I'm glad my life hasn't been shaped by decisions I made at the age of 16.

Re: women and babies

Date: 2008-06-20 03:22 pm (UTC)
From: [identity profile] fpb.livejournal.com
The question should rather be: what if she is better at her job? What if society loses more if she quits than if her husband does? Even so, I think that, in spite of your and [profile] elskuligr's views, most women simply do feel closer to what they have borne in their womb, than even their husbands do. To sacrifice something for their children comes natural for them; just watch who it is, at dinner, who takes the bad part of the chicken, and lets the child have the thigh or the breast. This instinctive fact often drives the choices of wife and husband.

And why do you refer to "your wombs" as if it was something second-rate?
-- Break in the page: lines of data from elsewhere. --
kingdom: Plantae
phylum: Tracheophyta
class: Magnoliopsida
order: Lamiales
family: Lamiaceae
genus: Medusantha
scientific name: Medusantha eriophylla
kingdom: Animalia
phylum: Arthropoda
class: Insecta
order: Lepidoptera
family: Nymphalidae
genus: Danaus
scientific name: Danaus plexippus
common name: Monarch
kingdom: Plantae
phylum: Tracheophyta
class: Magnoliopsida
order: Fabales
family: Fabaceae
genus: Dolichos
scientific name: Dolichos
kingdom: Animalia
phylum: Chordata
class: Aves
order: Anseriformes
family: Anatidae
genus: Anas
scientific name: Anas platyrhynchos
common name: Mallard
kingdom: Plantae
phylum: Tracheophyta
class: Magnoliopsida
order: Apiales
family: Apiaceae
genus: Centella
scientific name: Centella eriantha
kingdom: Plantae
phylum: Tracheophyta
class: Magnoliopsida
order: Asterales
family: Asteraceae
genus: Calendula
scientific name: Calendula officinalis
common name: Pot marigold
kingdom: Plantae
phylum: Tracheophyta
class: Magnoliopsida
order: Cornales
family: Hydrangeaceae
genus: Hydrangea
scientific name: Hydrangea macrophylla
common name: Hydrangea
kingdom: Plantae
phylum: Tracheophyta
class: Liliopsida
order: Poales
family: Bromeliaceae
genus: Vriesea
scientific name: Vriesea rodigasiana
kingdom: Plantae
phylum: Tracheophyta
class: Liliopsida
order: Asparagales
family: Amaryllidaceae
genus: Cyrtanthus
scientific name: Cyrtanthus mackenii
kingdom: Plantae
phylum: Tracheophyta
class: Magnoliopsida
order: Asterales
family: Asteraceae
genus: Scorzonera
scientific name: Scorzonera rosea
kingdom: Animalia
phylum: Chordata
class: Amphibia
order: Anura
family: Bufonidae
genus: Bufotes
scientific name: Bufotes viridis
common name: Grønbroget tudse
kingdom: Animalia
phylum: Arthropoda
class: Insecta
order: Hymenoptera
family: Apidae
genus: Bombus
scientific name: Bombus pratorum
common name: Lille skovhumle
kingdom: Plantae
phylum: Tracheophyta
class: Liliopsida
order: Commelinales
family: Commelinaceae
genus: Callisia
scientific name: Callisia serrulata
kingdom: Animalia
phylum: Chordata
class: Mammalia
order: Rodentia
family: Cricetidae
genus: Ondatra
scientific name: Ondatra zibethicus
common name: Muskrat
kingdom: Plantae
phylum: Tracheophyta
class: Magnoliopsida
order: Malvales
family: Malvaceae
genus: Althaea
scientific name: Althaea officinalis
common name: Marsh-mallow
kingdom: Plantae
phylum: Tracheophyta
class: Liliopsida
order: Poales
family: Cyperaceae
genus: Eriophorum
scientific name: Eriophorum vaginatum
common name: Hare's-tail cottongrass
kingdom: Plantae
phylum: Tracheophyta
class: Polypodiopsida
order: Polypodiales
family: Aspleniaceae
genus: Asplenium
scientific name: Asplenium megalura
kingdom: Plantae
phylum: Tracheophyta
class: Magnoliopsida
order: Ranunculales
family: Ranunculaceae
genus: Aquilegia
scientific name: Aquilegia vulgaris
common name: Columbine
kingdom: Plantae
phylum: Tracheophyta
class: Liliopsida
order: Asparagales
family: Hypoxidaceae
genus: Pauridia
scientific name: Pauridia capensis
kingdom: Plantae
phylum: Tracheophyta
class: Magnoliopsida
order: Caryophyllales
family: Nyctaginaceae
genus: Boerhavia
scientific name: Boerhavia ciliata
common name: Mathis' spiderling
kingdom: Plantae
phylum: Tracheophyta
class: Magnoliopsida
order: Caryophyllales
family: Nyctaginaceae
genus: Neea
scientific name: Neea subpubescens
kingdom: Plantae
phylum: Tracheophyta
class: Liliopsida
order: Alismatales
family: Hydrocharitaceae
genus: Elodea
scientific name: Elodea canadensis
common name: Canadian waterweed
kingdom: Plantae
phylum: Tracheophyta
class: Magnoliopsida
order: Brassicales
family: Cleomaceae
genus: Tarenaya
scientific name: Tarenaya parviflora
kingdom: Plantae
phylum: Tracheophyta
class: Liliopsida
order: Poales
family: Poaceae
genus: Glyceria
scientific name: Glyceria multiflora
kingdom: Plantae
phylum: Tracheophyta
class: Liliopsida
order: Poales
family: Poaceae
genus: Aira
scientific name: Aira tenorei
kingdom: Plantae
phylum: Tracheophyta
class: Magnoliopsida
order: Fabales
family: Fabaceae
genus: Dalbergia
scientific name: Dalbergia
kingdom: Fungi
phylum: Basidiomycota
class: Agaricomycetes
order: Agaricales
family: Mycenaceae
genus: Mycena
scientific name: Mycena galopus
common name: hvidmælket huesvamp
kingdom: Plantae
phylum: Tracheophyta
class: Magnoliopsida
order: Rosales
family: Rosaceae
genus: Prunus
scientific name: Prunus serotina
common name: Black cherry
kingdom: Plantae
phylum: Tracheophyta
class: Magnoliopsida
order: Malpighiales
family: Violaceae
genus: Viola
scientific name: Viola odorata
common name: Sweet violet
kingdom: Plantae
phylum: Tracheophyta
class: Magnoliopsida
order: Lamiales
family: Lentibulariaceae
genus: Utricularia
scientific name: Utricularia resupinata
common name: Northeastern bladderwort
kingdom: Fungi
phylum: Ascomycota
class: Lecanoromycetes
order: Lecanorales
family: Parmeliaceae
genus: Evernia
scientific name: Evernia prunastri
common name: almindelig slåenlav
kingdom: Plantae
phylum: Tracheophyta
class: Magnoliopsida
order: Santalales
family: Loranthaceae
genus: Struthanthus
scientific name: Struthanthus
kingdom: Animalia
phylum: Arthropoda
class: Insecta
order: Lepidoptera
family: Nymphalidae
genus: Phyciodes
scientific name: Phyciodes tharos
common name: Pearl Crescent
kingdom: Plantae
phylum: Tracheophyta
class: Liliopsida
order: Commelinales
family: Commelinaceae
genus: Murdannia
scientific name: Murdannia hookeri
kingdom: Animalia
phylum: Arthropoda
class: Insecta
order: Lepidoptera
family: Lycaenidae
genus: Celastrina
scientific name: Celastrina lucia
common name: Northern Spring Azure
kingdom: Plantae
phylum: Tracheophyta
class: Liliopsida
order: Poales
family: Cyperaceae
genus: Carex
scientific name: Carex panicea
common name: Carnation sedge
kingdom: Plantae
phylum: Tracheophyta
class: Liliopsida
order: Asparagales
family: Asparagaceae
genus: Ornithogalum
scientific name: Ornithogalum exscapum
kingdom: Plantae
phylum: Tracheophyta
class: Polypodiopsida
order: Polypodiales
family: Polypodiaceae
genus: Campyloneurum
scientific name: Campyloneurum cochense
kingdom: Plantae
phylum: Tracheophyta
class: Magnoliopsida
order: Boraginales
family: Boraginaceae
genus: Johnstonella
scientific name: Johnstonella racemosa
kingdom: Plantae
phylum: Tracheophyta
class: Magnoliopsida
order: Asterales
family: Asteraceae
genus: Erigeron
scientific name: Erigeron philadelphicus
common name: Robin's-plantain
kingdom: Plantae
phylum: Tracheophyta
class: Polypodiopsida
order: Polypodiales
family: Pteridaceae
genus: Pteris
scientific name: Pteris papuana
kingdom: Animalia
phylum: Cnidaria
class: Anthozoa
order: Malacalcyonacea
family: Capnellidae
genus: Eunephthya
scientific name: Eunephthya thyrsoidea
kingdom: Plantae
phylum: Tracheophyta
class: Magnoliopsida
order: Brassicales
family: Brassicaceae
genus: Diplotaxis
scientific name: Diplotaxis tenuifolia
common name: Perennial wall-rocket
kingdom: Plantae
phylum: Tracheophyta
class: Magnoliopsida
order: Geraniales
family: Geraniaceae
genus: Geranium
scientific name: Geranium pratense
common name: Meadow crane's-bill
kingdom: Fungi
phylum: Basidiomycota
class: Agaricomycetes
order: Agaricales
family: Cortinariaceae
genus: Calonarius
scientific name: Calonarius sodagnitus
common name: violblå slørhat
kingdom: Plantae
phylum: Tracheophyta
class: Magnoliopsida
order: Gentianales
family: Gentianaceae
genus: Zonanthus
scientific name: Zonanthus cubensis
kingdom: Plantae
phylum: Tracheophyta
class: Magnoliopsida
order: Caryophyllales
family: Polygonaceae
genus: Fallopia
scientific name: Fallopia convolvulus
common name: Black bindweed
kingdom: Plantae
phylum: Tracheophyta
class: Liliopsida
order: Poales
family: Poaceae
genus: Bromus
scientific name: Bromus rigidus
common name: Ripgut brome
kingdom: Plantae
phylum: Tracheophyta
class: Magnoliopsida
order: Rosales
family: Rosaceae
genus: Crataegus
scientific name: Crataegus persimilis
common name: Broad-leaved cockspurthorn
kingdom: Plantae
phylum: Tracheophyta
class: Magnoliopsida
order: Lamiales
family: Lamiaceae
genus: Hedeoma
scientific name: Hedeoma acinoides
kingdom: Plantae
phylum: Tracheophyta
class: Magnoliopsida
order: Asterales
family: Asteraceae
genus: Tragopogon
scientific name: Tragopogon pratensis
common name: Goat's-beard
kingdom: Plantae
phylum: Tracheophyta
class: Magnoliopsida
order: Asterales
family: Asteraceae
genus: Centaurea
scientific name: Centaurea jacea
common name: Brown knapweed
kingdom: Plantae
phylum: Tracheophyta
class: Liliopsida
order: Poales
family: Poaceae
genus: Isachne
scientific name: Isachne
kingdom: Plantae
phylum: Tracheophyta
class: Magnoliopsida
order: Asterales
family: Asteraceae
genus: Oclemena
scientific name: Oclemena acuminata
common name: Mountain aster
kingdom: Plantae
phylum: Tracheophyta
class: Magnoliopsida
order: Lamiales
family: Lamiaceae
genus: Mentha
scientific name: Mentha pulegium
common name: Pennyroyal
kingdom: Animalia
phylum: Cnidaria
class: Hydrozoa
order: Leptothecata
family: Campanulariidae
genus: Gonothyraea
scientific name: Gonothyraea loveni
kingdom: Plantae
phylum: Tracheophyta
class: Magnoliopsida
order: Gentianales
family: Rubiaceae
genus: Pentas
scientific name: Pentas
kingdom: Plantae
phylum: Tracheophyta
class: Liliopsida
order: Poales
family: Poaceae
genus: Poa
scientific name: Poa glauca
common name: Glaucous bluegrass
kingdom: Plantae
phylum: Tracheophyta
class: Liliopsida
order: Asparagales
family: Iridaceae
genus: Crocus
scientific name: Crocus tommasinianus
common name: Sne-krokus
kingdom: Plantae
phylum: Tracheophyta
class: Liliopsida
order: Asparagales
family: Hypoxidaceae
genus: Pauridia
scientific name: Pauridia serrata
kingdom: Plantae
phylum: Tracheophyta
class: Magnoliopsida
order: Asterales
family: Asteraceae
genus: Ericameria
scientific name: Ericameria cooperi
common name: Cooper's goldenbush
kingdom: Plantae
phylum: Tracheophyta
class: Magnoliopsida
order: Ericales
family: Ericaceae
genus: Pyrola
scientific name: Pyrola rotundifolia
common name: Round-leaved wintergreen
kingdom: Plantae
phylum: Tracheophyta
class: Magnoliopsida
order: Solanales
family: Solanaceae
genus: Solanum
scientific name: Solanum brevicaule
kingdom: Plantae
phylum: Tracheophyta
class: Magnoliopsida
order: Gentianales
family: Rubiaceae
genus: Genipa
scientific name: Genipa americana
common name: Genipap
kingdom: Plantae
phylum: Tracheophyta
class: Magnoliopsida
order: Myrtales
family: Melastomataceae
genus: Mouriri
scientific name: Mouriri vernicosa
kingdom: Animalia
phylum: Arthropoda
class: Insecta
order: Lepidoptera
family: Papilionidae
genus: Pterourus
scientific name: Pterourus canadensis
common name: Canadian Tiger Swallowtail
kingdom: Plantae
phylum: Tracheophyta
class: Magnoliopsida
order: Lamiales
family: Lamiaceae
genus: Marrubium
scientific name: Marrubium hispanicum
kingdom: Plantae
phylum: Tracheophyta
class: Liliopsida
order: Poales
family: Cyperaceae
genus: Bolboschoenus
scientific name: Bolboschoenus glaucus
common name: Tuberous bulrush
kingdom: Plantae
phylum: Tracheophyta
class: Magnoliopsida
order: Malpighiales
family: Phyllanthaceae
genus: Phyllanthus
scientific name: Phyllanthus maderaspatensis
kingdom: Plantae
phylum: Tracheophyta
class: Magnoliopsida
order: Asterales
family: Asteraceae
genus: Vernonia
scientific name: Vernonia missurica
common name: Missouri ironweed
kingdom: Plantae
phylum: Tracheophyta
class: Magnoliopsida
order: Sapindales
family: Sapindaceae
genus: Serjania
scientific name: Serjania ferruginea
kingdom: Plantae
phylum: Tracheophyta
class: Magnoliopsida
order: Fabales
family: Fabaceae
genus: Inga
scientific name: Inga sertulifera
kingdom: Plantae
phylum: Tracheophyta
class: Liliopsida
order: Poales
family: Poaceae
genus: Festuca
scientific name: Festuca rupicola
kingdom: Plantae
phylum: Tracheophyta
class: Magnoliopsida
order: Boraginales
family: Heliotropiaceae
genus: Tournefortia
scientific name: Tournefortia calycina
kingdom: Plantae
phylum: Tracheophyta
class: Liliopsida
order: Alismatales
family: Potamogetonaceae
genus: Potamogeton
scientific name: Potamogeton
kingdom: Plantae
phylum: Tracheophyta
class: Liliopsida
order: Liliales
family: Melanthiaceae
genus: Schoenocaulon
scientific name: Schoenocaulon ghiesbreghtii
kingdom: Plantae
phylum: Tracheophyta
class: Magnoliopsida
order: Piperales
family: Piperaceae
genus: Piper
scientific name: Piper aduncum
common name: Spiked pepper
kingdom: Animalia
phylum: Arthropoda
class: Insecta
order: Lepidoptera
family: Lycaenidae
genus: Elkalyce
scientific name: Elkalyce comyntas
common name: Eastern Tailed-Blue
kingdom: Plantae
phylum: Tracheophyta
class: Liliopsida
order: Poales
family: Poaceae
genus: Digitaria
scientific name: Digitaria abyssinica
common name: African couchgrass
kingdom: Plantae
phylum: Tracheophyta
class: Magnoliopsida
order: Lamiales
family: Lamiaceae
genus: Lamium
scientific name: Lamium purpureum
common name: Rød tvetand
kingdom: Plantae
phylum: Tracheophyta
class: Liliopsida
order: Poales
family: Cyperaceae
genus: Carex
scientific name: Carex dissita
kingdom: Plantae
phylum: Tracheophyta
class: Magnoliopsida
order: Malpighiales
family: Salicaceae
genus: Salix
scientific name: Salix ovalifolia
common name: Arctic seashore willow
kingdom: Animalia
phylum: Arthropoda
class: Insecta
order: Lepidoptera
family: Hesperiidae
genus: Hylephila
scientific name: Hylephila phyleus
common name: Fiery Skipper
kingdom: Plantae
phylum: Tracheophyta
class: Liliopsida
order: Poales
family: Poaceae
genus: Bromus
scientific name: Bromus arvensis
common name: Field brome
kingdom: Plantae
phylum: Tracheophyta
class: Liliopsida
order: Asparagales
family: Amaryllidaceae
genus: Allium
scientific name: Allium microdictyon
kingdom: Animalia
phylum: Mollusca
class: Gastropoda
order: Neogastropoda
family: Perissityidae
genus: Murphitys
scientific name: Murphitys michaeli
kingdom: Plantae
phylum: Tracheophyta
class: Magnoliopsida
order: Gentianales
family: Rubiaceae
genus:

Whatever else anyone can contribute to society, there is only one thing that can give it life. It ought to be a token of special honour; whereas you speak of it as if it was less important and significant than the choice to be swindled by Politician A instead of being defrauded by Politician B.

Date: 2008-06-20 03:23 pm (UTC)
From: [identity profile] privatemaladict.livejournal.com
It's okay, it really is funny in retrospect. But imagine if I really had done something I couldn't undo at that age - imagine if my life now was shaped by my decisions then. In some ways it is, of course - the decision not to have sex with that boy, for instance. But seriously - I did so many stupid things. I had such a warped view of the world. How could I not? I'd never seen any of the world beyond my home and my school. I didn't even have literature as a source of knowledge, since all I read at that age was fantasy.

Re: Patronizing

Date: 2008-06-20 03:25 pm (UTC)
From: [identity profile] fpb.livejournal.com
I know about that. But you are using the one and fresh grief not to answer about the other and merely hypothetical one. As it happens, you have honourably sailed through all the exams and jumped through all the hoops; but I do remember your intense nervousness before each exam, your fear that you might bollix up your career. That is no less a serious matter because love is more serious. Would I not have given up everything up, and gladly, for Debbie? Or even just so that she should not actually hate me? But believe me when I say that what little I have been able to do in history dominates my life nevertheless.